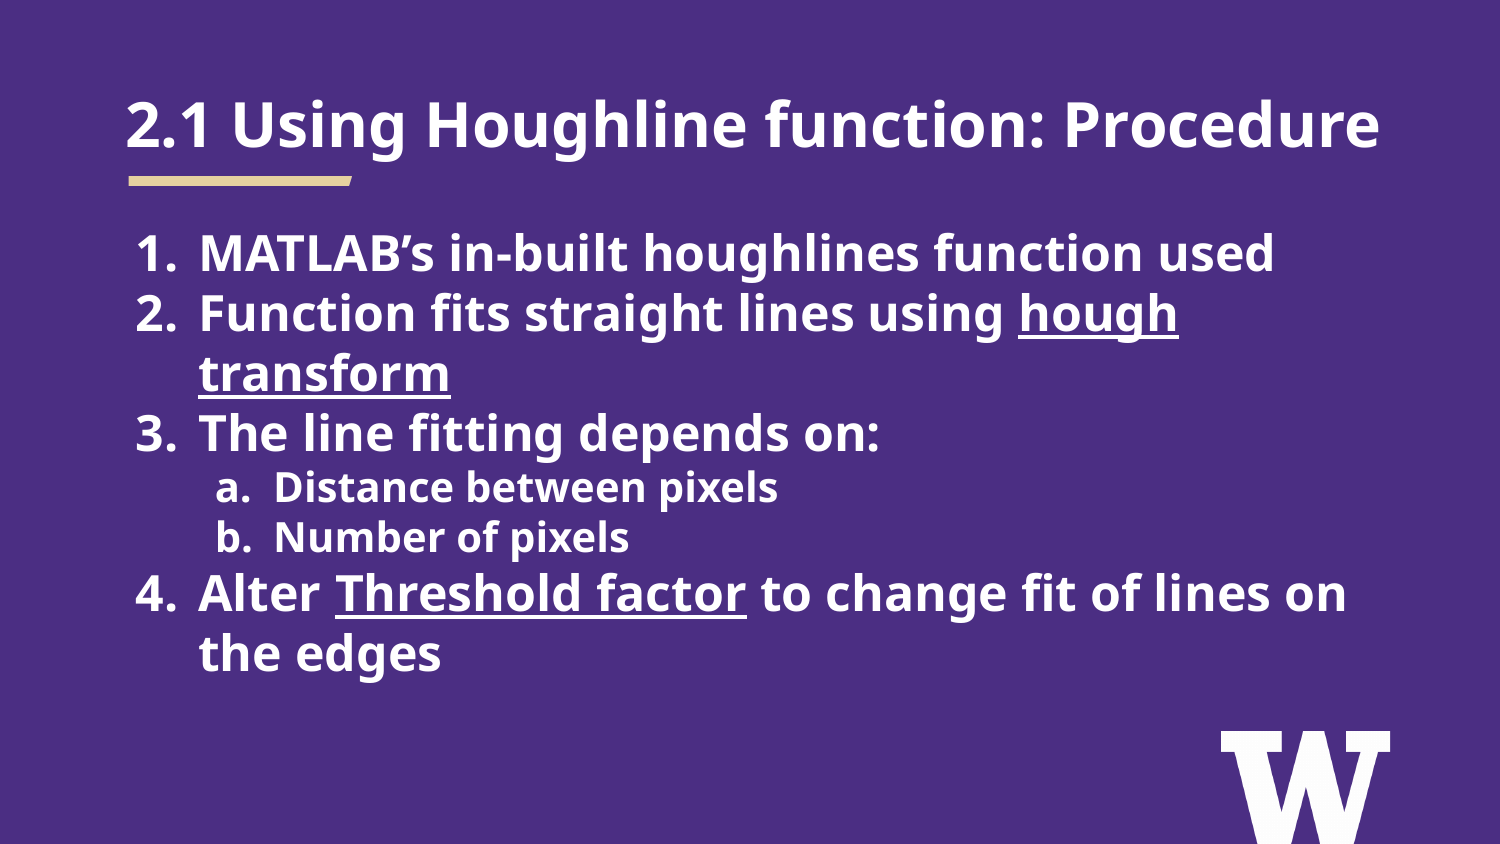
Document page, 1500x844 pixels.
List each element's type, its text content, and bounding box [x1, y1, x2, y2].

list MATLAB’s in-built houghlines function used Function fits straight lines using hough transform The line fitting depends on: Distance between pixels Number of pixels Alter Threshold factor to change fit of lines on the edges [108, 213, 1434, 708]
picture [128, 176, 352, 186]
picture [1221, 731, 1391, 844]
title 2.1 Using Houghline function: Procedure [110, 45, 1434, 168]
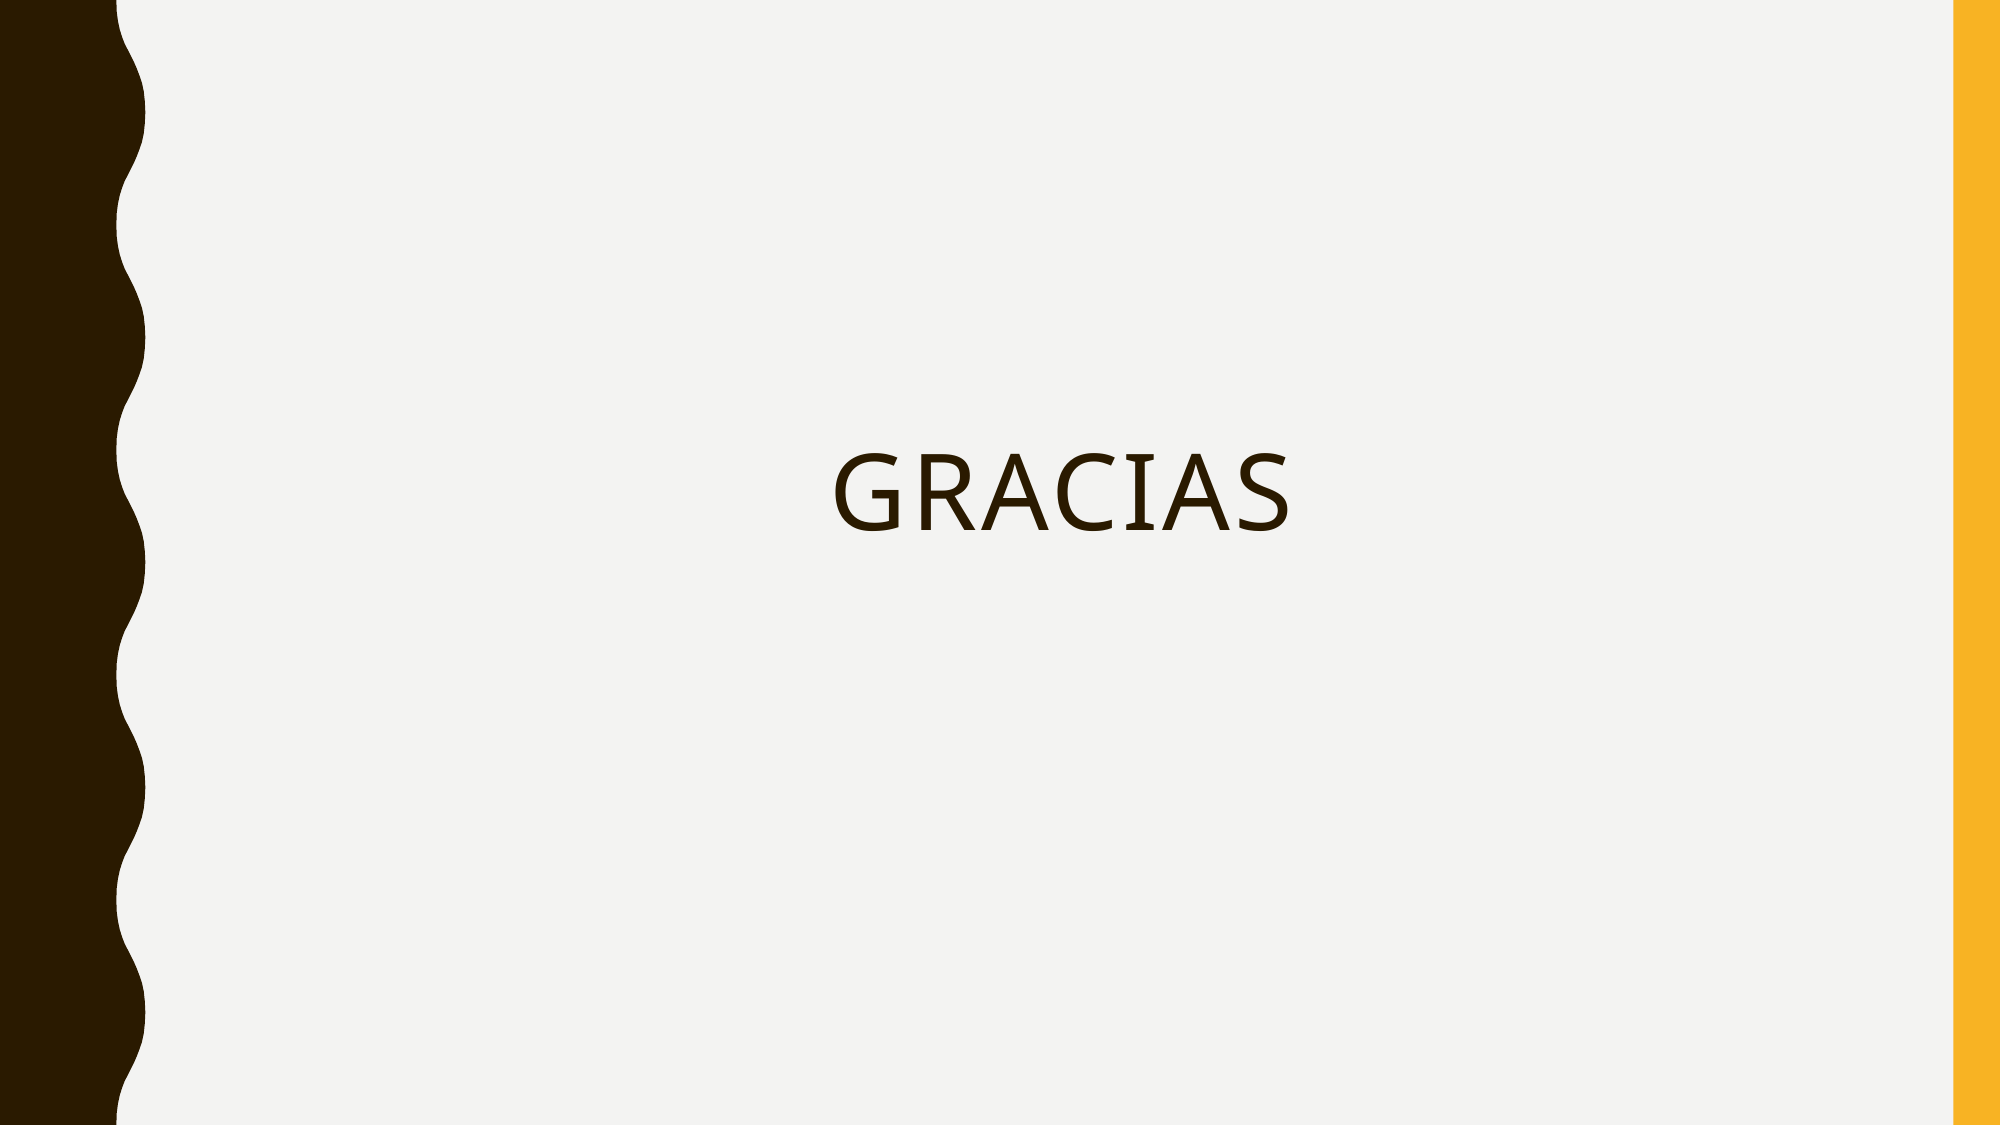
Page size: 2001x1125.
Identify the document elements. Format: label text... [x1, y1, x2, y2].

title Gracias [681, 431, 1475, 677]
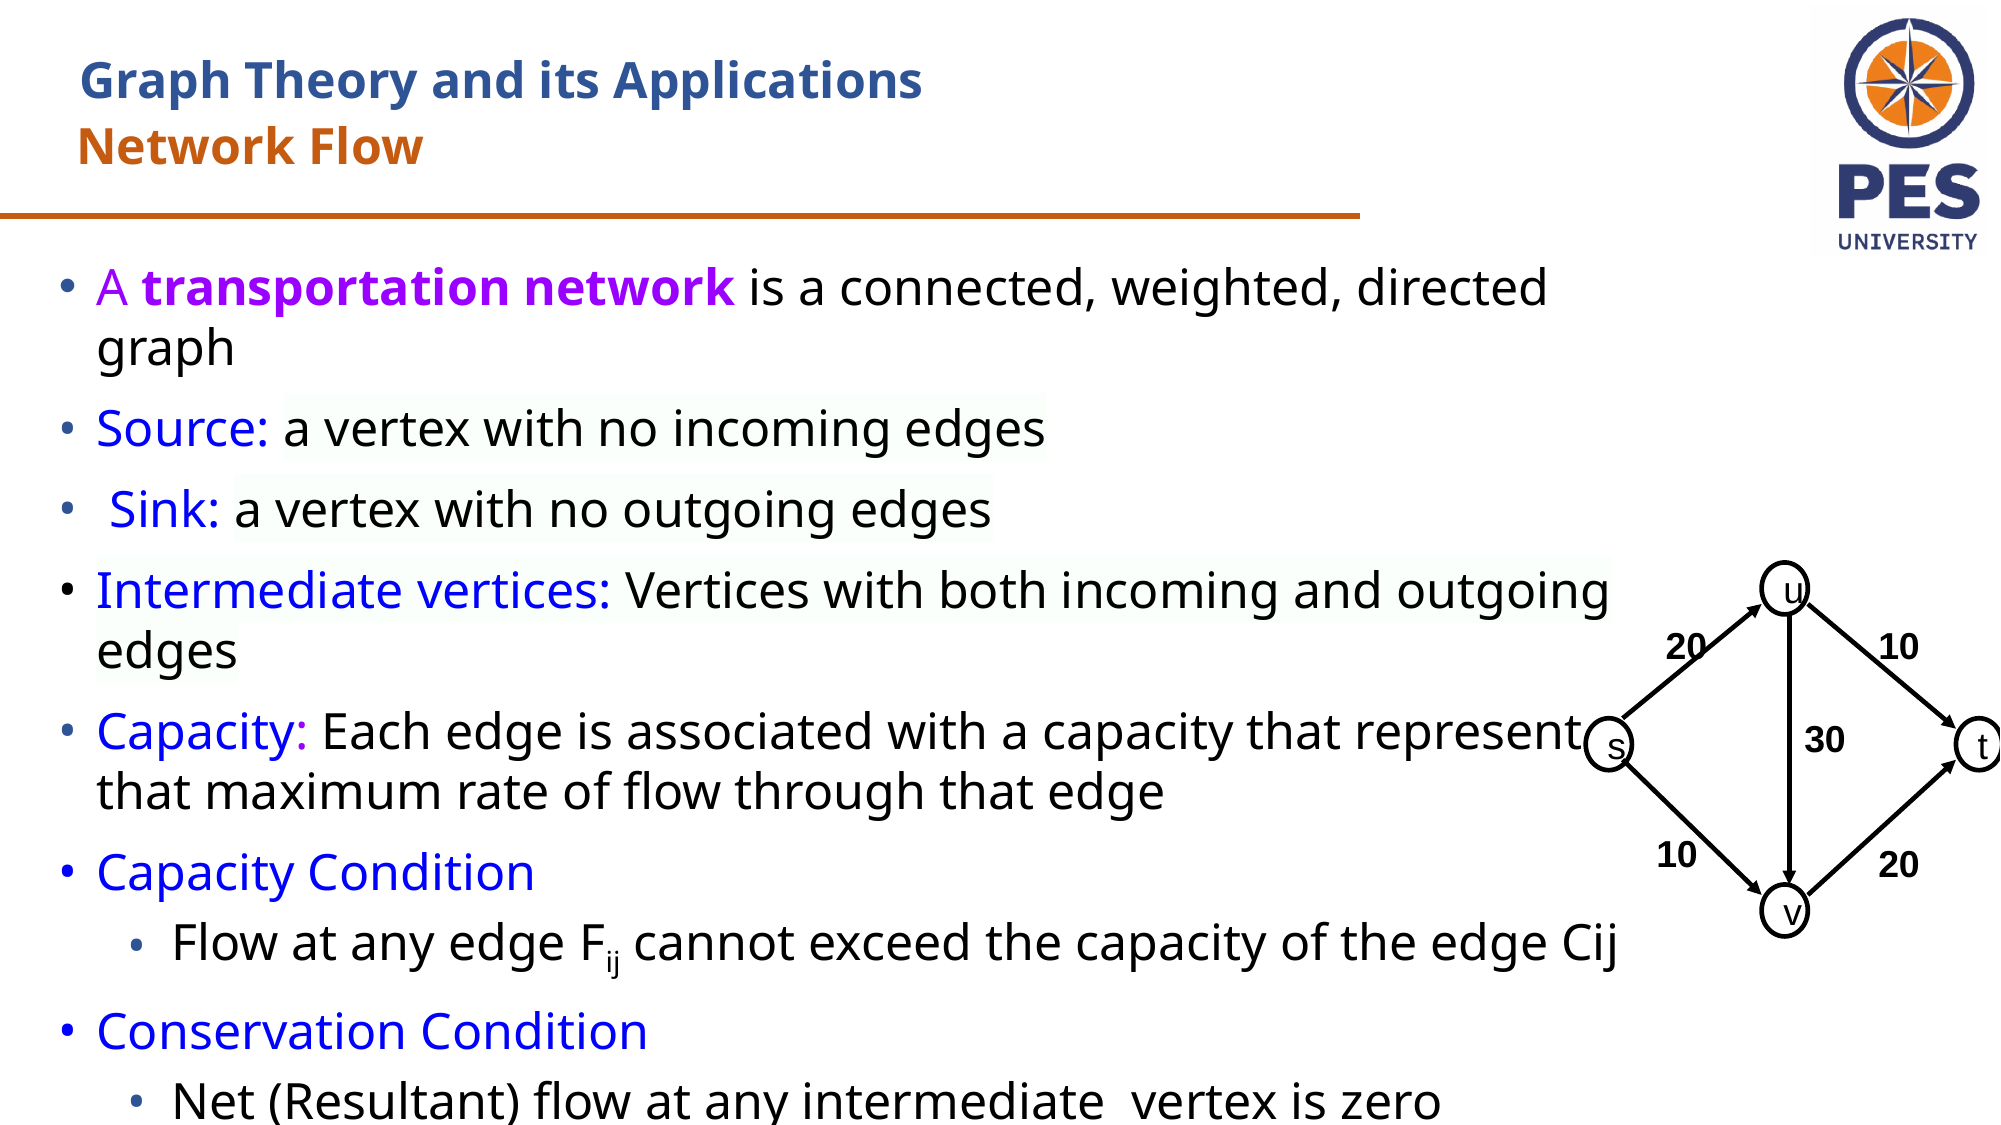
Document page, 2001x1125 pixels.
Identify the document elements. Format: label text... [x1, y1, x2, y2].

list A transportation network is a connected, weighted, directed graph Source: a vertex with no incoming edges Sink: a vertex with no outgoing edges Intermediate vertices: Vertices with both incoming and outgoing edges Capacity: Each edge is associated with a capacity that represent that maximum rate of flow through that edge Capacity Condition Flow at any edge Fij cannot exceed the capacity of the edge Cij Conservation Condition Net (Resultant) flow at any intermediate vertex is zero [44, 248, 1666, 1002]
picture [1810, 4, 1986, 256]
text_box Graph Theory and its Applications [64, 41, 1295, 118]
text_box Network Flow [60, 106, 1374, 183]
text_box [1585, 562, 2000, 937]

**Exercise goal:**
In the records, the line containing "Page size: 2001x1125." starts the span and the final line ends it. Output exactly that span, both ends included, with no pictures and nothing else.

**Answer area:**
Page size: 2001x1125.
Identify the document elements. Format: label text... [x1, y1, x2, y2].

title Gracias [681, 431, 1475, 677]
Document page, 2001x1125 pixels.
Identify the document elements. Format: label text... [x1, y1, x2, y2].

list A transportation network is a connected, weighted, directed graph Source: a vertex with no incoming edges Sink: a vertex with no outgoing edges Intermediate vertices: Vertices with both incoming and outgoing edges Capacity: Each edge is associated with a capacity that represent that maximum rate of flow through that edge Capacity Condition Flow at any edge Fij cannot exceed the capacity of the edge Cij Conservation Condition Net (Resultant) flow at any intermediate vertex is zero [44, 248, 1666, 1002]
picture [1810, 4, 1986, 256]
text_box Graph Theory and its Applications [64, 41, 1295, 118]
text_box Network Flow [60, 106, 1374, 183]
text_box [1585, 562, 2000, 937]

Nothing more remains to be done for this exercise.